3. When the House passed its bill in November of last year, corrective language that would have fixed these problems was championed by 64 pro-life Democrats, showing that federal funding of abortion is not and never has been a partisan issue. In our response to the final bill we praised the positive features of the bill, particularly the Pregnant Women’s Support Act provisions, which the bishops’ conference has long supported. We also criticized the provisions on immigrants, which we and others believe would leave them worse off than they are now. We are appalled by the ban on purchase of insurance by undocumented immigrants even if they use their own funds, and the continuation of the five-year ban on coverage for legal immigrants. We reaffirm our commitment to work with Democrats and Republicans in Congress and with others, including Catholic organizations, to fix the abortion funding problem and the conscience protections and to remove the obstacles to health insurance for immigrants. We are aware that our principled stand was not always popular with those who wanted to see health care reform enacted regardless of how it impacted longstanding protections for life and conscience, including some in the Catholic community. However, we were compelled to oppose the final bills put forward by Congress because we concluded that despite the good they can do, they posed an expanded threat to human life and that is too big a price to pay.

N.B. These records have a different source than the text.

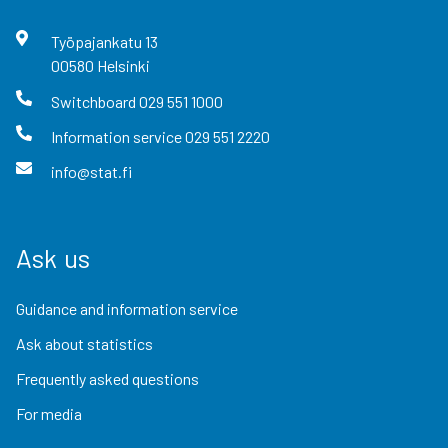
Työpajankatu
13
00580
Helsinki
Switchboard
029 551 1000
Information service
029 551 2220
info@stat.fi
Ask us
Guidance and information service
Ask about statistics
Frequently asked questions
For media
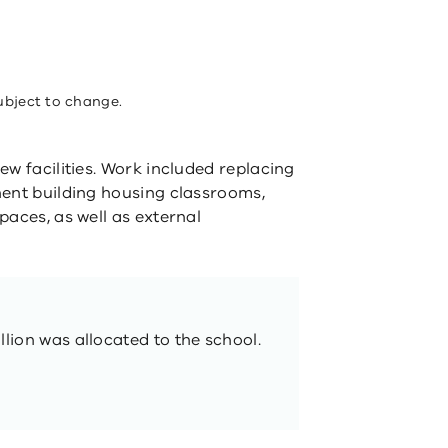
ubject to change.
new facilities. Work included replacing
nent building housing classrooms,
paces, as well as external
llion was allocated to the school.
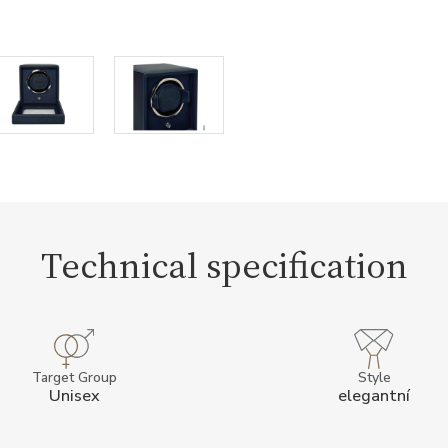
Technical specification
Target Group
Style
Unisex
elegantní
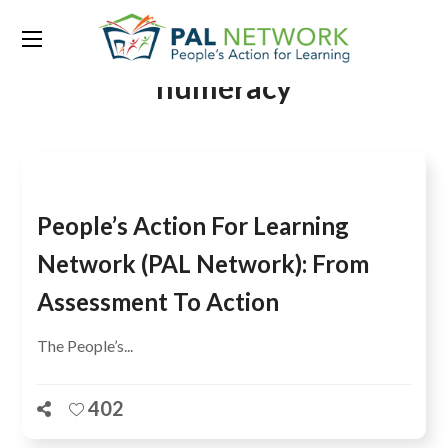
Tag:
basic reading and
numeracy
People’s Action For Learning
Network (PAL Network): From
Assessment To Action
The People’s...
402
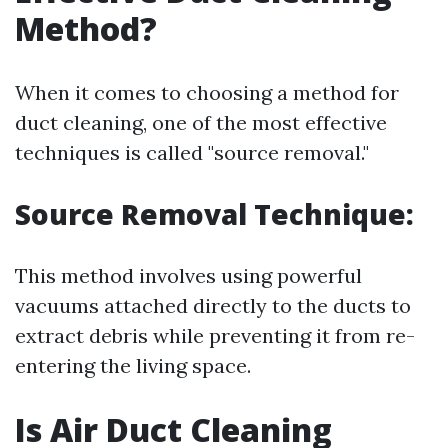
Method?
When it comes to choosing a method for
duct cleaning, one of the most effective
techniques is called "source removal."
Source Removal Technique:
This method involves using powerful
vacuums attached directly to the ducts to
extract debris while preventing it from re-
entering the living space.
Is Air Duct Cleaning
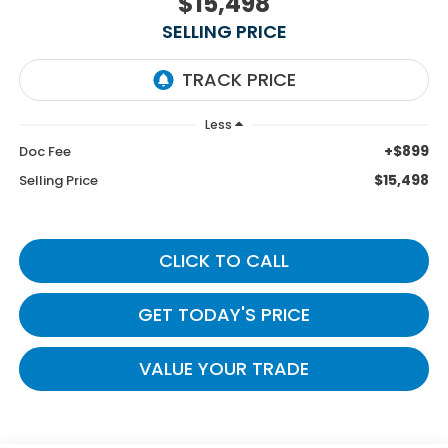
$15,498
SELLING PRICE
Less
+$899
Doc Fee
$15,498
Selling Price
CLICK TO CALL
GET TODAY'S PRICE
VALUE YOUR TRADE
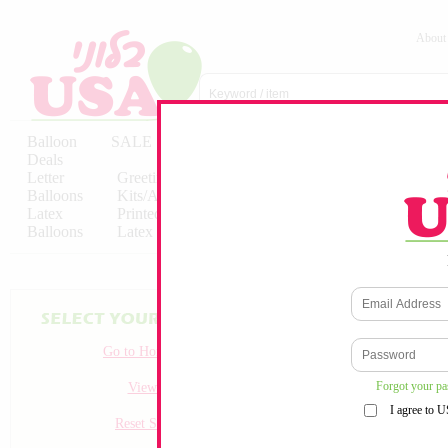
About
Balloon
SALE
Birthday
Hebrew
Licensed
Deals
Balloons
Balloons
Balloons
Letter
Greeting
Solid/Decorator
Solid/Decora
Balloons
Kits/Airfilled
Packaged
Packs
Latex
Printed
Party
Foils
Decorations
Balloons
Latex
Items
10pc/Pack
Go to Homepage
Forgot your p
View all
I agree to 
Reset Search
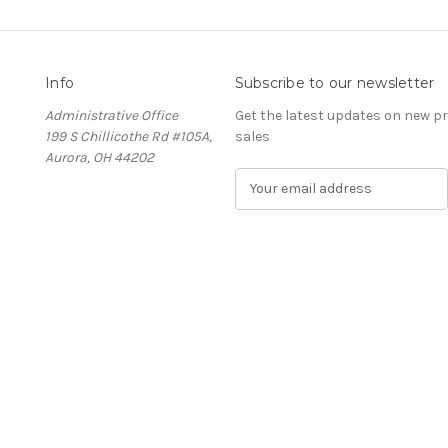
Info
Subscribe to our newsletter
Administrative Office
Get the latest updates on new 
199 S Chillicothe Rd #105A,
sales
Aurora, OH 44202
E
m
a
i
l
A
d
d
r
e
s
s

We are surprised and dismayed that respected Catholic commentators such as Prof. Cafardi would misunderstand  and misinterpret the Conference’s position when it is so well-documented and so readily available (See www. usccb.org/healthcare). As Professor Cafardi knows, standing up for principle is not partisanship and working for health care reform that respects life and dignity is not a dead-end. The bishops’ conference continues to hope that going forward the Catholic community will come together to correct the problems in the health care law that endanger life, undermine conscience protection and hurt immigrants. In our common efforts to protect the life, dignity and health of all, we can unite our church and serve our nation. 

The Most Rev. John C. Wester is the archbishop of Santa Fe, N.M.